- **AUSGEWÄHLTER AUSZUG**:
▬▬▬

Alle Ausgaben / 2007 Artikel von Ilona Eisner

Spuren der Weisheit

Mit Hänsel und Gretel das Leben suchen

Von Ilona Eisner


„Wir sollten das Leben verlassen wie ein Bankett: weder durstig noch betrunken.“ „Der Kluge lebt heute, der Narr will morgen leben.“ „Jeder will lange leben, aber niemand will alt sein.“ „Man lebt um zu lernen und lernt um zu leben.“ „Wer in Frieden lebt, schläft in Ruhe.“ „Ein Leben ohne Freund ist eine Welt ohne Sonne.“

Sprüche wie diese – der erste von Aristoteles, die anderen aus einem Sprichwörterlexikon – sind alt. Sie wollen uns helfen, in unserem Leben das Richtige zu tun und andere leben zu lassen.

Dabei ist das mit solchen Weisheiten so eine Sache. Was für die Einen klug und richtig klingt, ist für die Anderen kaum nachvollziehbar. Nur gut, dass der Schatz an Weisheiten zum Thema Leben schier unerschöpflich und daher für jede etwas dabei ist.

Eine reiche Quelle alter Lebensweisheiten sind Märchen. Sie sind aus dem gleichen Material wie Träume und sprechen in einer Symbolsprache, die wir uns oft neu erschließen müssen. Da Märchen in archaischen Bildern sprechen, treffen sie alle Ebenen der menschlichen Persönlichkeit. Sie vermitteln auf bewusster, vorbewusster und unbewusster Ebene die Lebenserfahrungen und Weisheiten vieler Generationen von Menschen, komprimiert in Bildern und Symbolen.

▬▬▬

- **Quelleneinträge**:

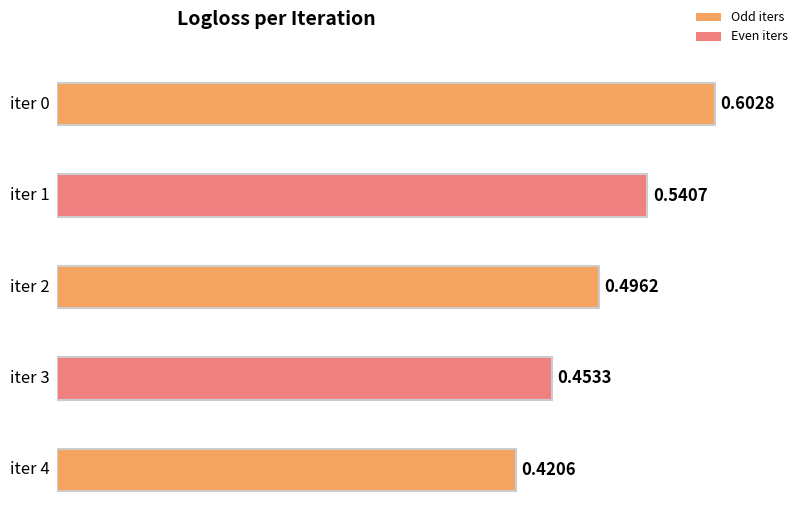

Which has a higher value, 3 or 1?

1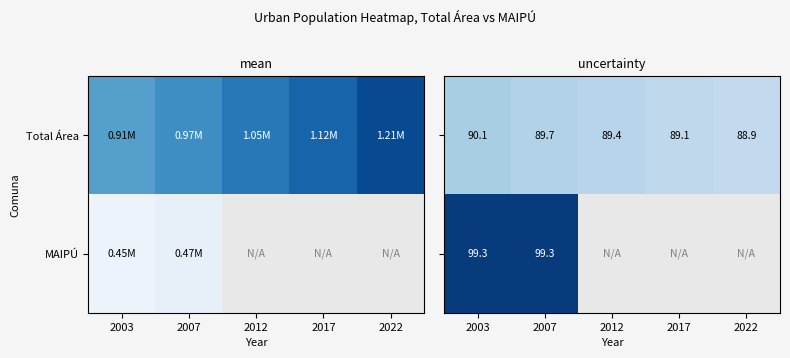

At which label is MAIPÚ closest to 99?

2003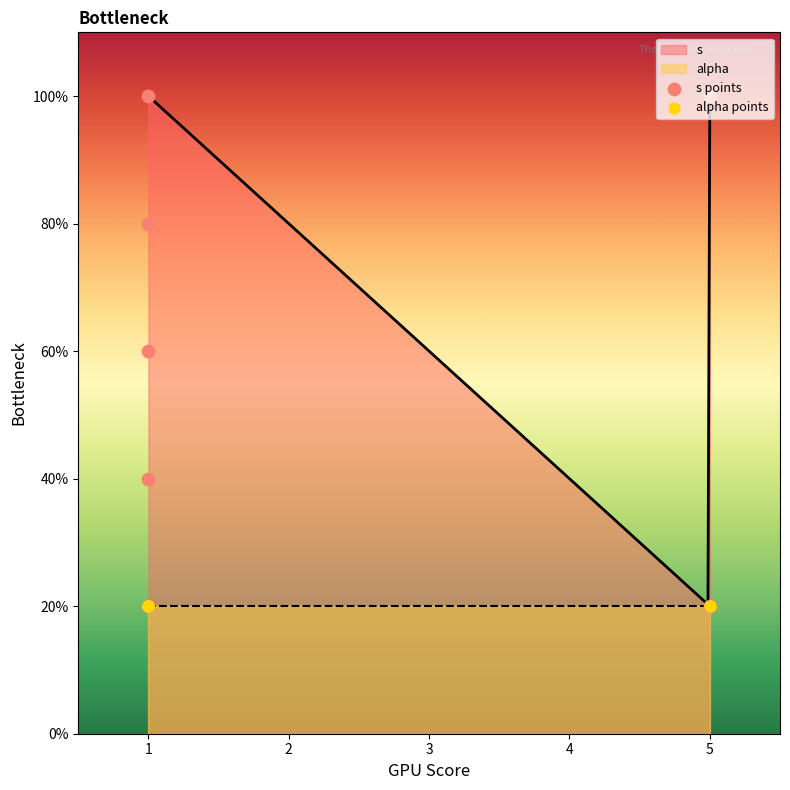

Which series has the largest Y range (max minus min)?

s points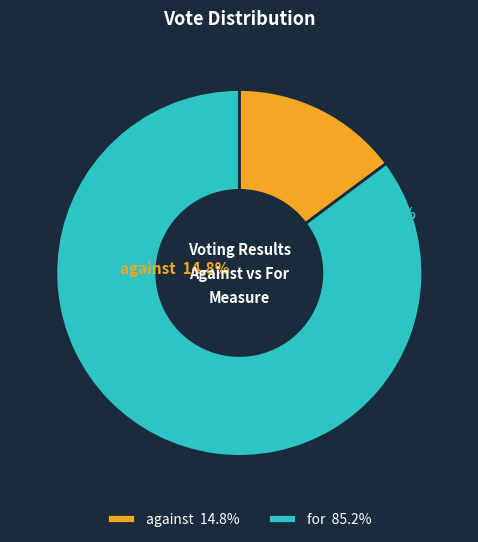

Which has a higher value, for or against?

for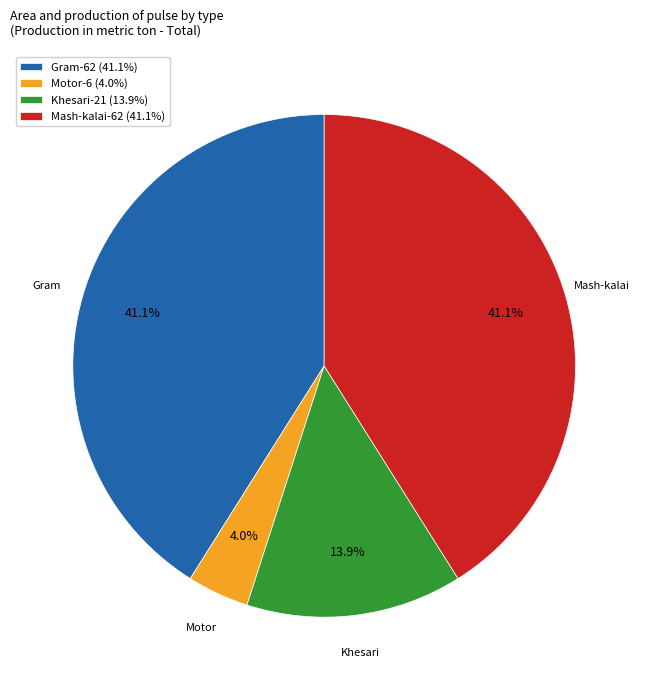

Count the number of slices in the pie.

4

▬▬▬

- **AUFGABE 1**: Wem wird im Auszug über Lebensweisheiten und Märchen der erste der zitierten Sprüche zugeschrieben?
- **AUFGABE 2**: Führen Sie den Auszug über Märchen als Quelle alter Lebensweisheiten im Anschluss an seinen letzten Satz fort.

- **ERGEBNIS 1**: Aristoteles.

- **ERGEBNIS 2**:
Sicher haben viele von Ihnen schon verschiedene Lebensweisheiten in den unterschiedlichsten Märchen entdeckt. Ich möchte Sie einladen, mit mir auf Spurensuche zu gehen im Märchen „Hänsel und Gretel“. Dabei baue ich den Artikel so auf, dass Sie die einzelnen Schritte für die Umsetzung in einer Gruppe im Fließtext finden werden.
Nehmen Sie sich einige Minuten Zeit und besinnen Sie sich auf Ihre eigenen Erinnerungen an das Märchen „Hänsel und Gretel“! Was fällt Ihnen ein, wenn Sie den Titel hören? Was verbinden Sie damit?

Es bleibt nicht aus, dass wir uns an die „böse“ Stiefmutter und die Hexe erinnern, an die Geschwister, die allein im Wald zurück gelassen werden – und dass möglicherweise eigene Verlassensängste sich zögerlich an die Oberfläche wagen. Irgendwann im Leben erfahren Kinder zum ersten Mal, dass sie verlassen werden können, dass die Mutter nicht ständig um sie herum ist. Trifft diese Erkenntnis sie unvorbereitet, so kann sie schlimme Ängste auslösen, die das Lebensgefühl nachhaltig erschüttern. Es ist eine Urangst der Menschen, ganz allein und verlassen zu sein. Vielleicht entwickeln wir deshalb so leicht das Gefühl der Solidarität mit den beiden Kindern.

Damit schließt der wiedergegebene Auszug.